**Data listing**
╔══
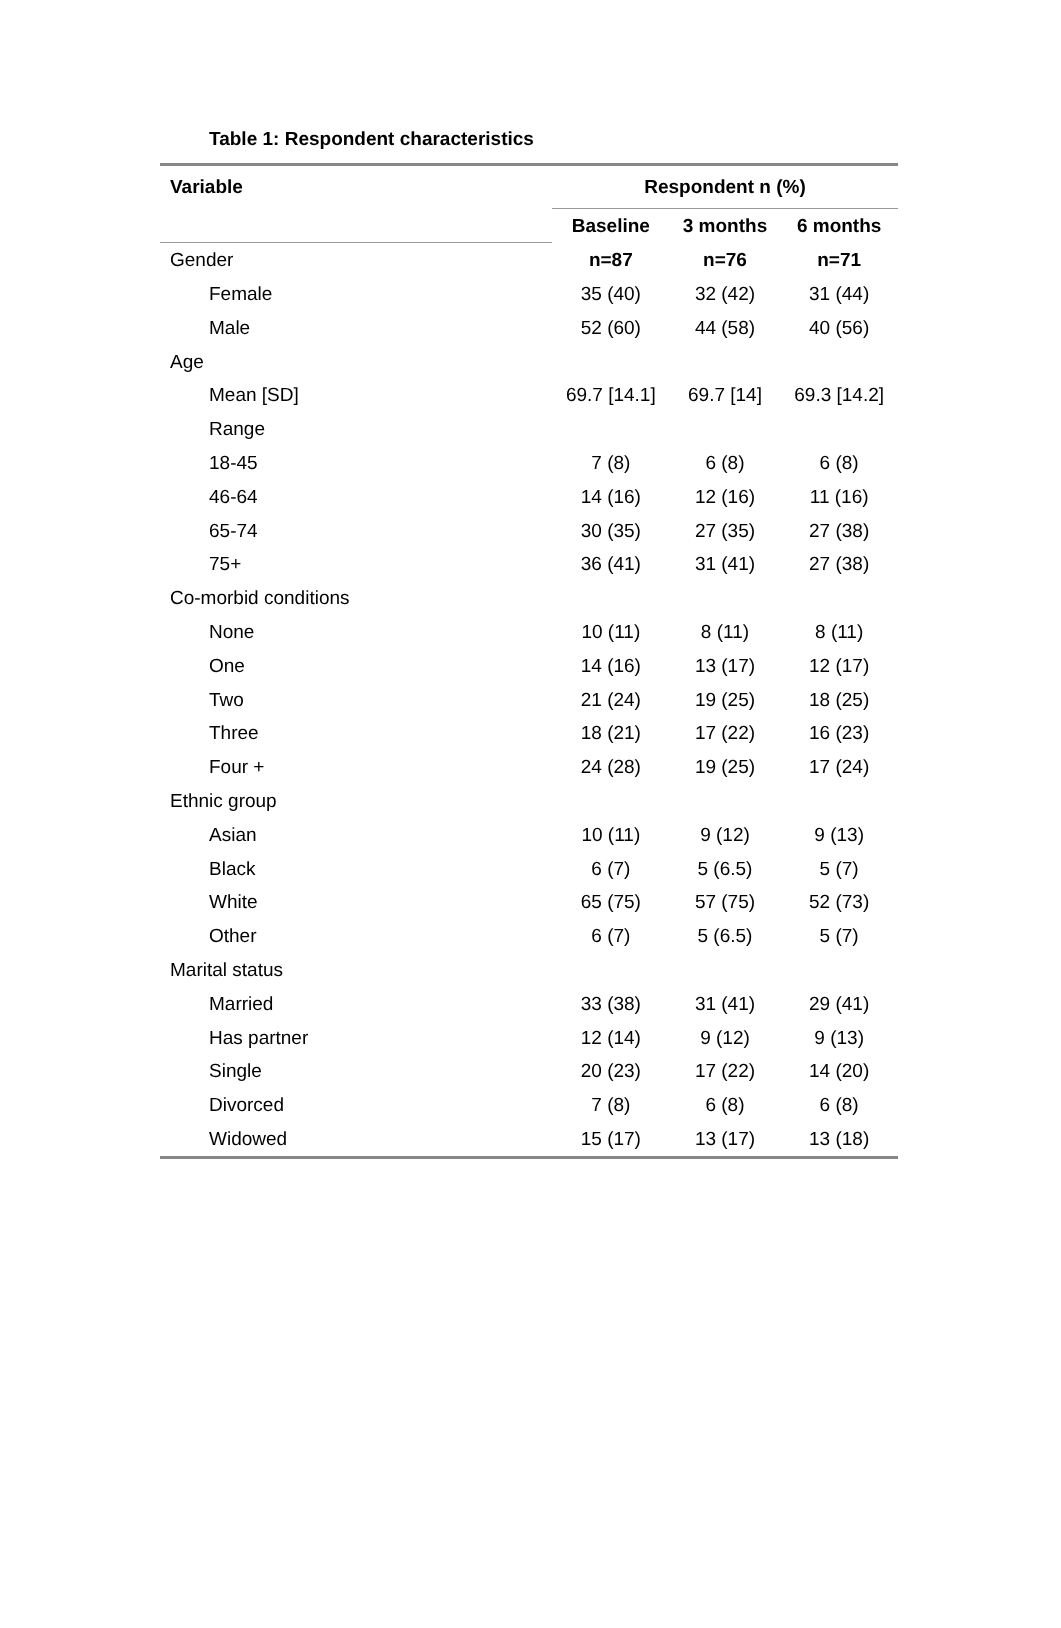Table 1: Respondent characteristics
| Variable | Respondent n (%) | | |
| --- | --- | --- | --- |
| | Baseline | 3 months | 6 months |
| Gender | n=87 | n=76 | n=71 |
| Female | 35 (40) | 32 (42) | 31 (44) |
| Male | 52 (60) | 44 (58) | 40 (56) |
| Age | | | |
| Mean [SD] | 69.7 [14.1] | 69.7 [14] | 69.3 [14.2] |
| Range | | | |
| 18-45 | 7 (8) | 6 (8) | 6 (8) |
| 46-64 | 14 (16) | 12 (16) | 11 (16) |
| 65-74 | 30 (35) | 27 (35) | 27 (38) |
| 75+ | 36 (41) | 31 (41) | 27 (38) |
| Co-morbid conditions | | | |
| None | 10 (11) | 8 (11) | 8 (11) |
| One | 14 (16) | 13 (17) | 12 (17) |
| Two | 21 (24) | 19 (25) | 18 (25) |
| Three | 18 (21) | 17 (22) | 16 (23) |
| Four + | 24 (28) | 19 (25) | 17 (24) |
| Ethnic group | | | |
| Asian | 10 (11) | 9 (12) | 9 (13) |
| Black | 6 (7) | 5 (6.5) | 5 (7) |
| White | 65 (75) | 57 (75) | 52 (73) |
| Other | 6 (7) | 5 (6.5) | 5 (7) |
| Marital status | | | |
| Married | 33 (38) | 31 (41) | 29 (41) |
| Has partner | 12 (14) | 9 (12) | 9 (13) |
| Single | 20 (23) | 17 (22) | 14 (20) |
| Divorced | 7 (8) | 6 (8) | 6 (8) |
| Widowed | 15 (17) | 13 (17) | 13 (18) |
╚══
The lines above, starting at the one with "Respondent n (%) | | |" and ending at the one with "(16) | 11 (16) |", are the only ones to return, exactly as written.

**Written response**
| Variable | Respondent n (%) | | |
| --- | --- | --- | --- |
| | Baseline | 3 months | 6 months |
| Gender | n=87 | n=76 | n=71 |
| Female | 35 (40) | 32 (42) | 31 (44) |
| Male | 52 (60) | 44 (58) | 40 (56) |
| Age | | | |
| Mean [SD] | 69.7 [14.1] | 69.7 [14] | 69.3 [14.2] |
| Range | | | |
| 18-45 | 7 (8) | 6 (8) | 6 (8) |
| 46-64 | 14 (16) | 12 (16) | 11 (16) |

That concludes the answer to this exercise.